Auteur Kate Summerscale, de voormalige literaire redacteur van de Daily Telegraph, plaatst de geschiedenis van de Road Hill moord in de sociale en literaire ontwikkelingen van die tijd. Haar boek is geschreven, in een prachtig Victoriaans Engels, als een country house mysterie roman (Cluedo!), spannend en intrigerend, maar 100% gebaseerd op feiten.

De detective
Detectives waren in het midden van de negentiende eeuw een nieuw verschijnsel.

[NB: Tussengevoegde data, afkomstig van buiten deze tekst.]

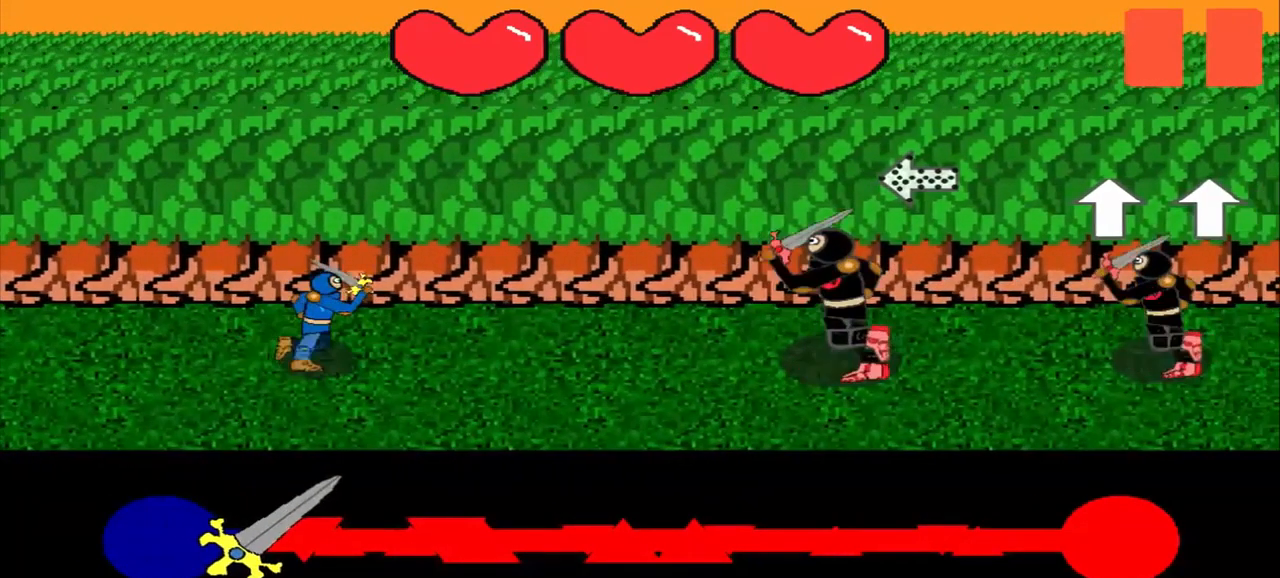
{"buttons": [], "left_stick": "center", "events": [[42, "left_stick", "right"], [125, "left_stick", "center"], [375, "left_stick", "up"], [500, "left_stick", "center"]]}
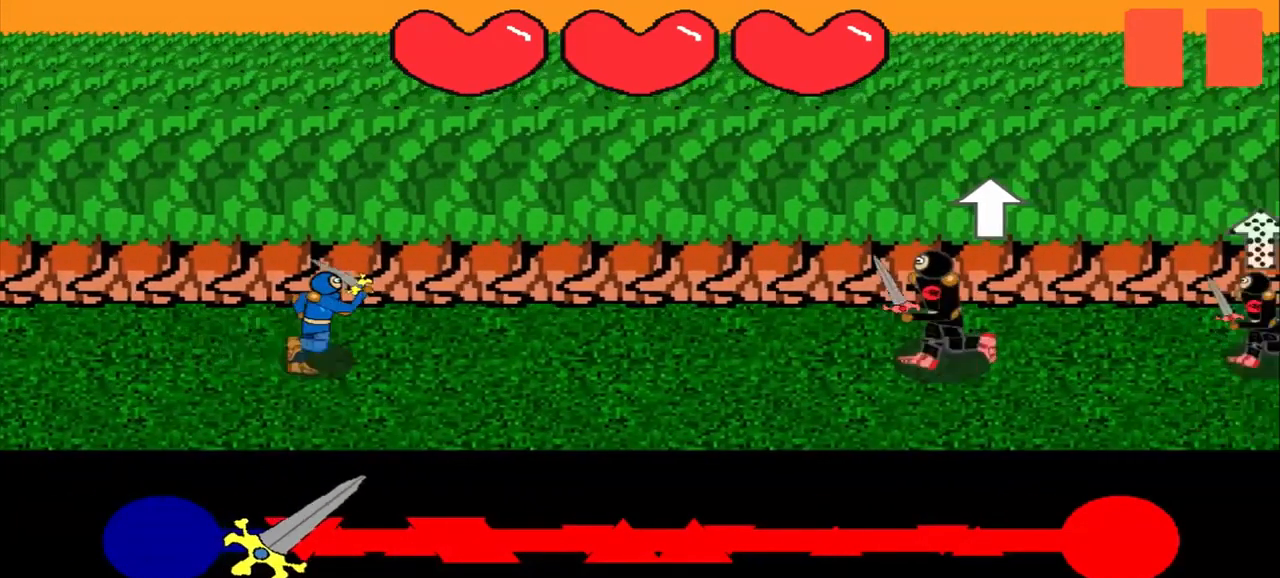
{"buttons": [], "left_stick": "down", "events": [[42, "left_stick", "up"], [125, "left_stick", "center"], [500, "left_stick", "down"]]}
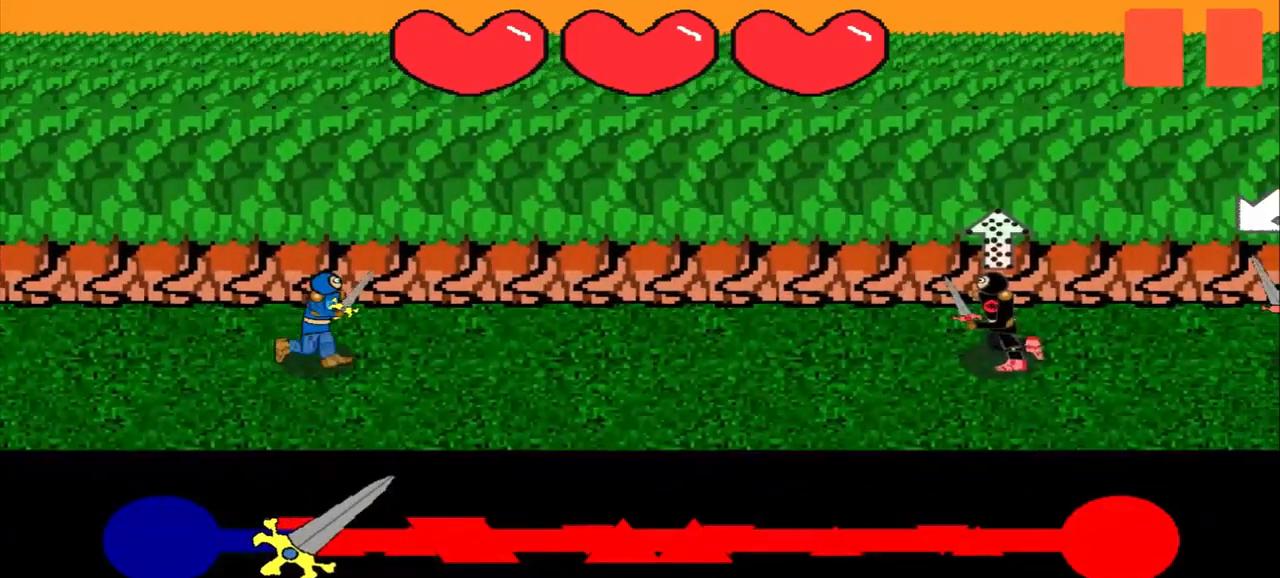
{"buttons": [], "left_stick": "center", "events": [[125, "left_stick", "center"]]}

De eerste fictieve speurder, August Dupin, verscheen in 1841 in De moorden in de Rue Morgue van Edgar Allen Poe. De eerste echte rechercheurs kreeg Scotland Yard in 1842.
Detective-Inspector Jonathan Whicher, een van die pioniers, werd op 15 juli belast met het onderzoek naar de Road Hill moord (zie kader); dat was twee weken na dat de plaatselijke politie er niet uit was gekomen. De Road Hill moord hield heel Engeland bezig. Honderden mensen stuurden suggesties en oplossingen naar kranten, de Minister en naar de Yard. Nieuwe woorden als clue, hunch, lead en sleuth doken in die tijd op. De thans klassieke detective roman The Moonstone van Wilkie Collins uit 1868 was op de moord geïnspireerd; Mr. Whicher stond model voor de gesloten Sergeant Cuff uit dat boek en voor vrijwel alle andere detectives sindsdien. Bepaalde aspecten van de Road Hill moord kwamen terug in Bleak House and The mystery of Edwin Drood van Charles Dickens en The turn of the Screw van Henry James. 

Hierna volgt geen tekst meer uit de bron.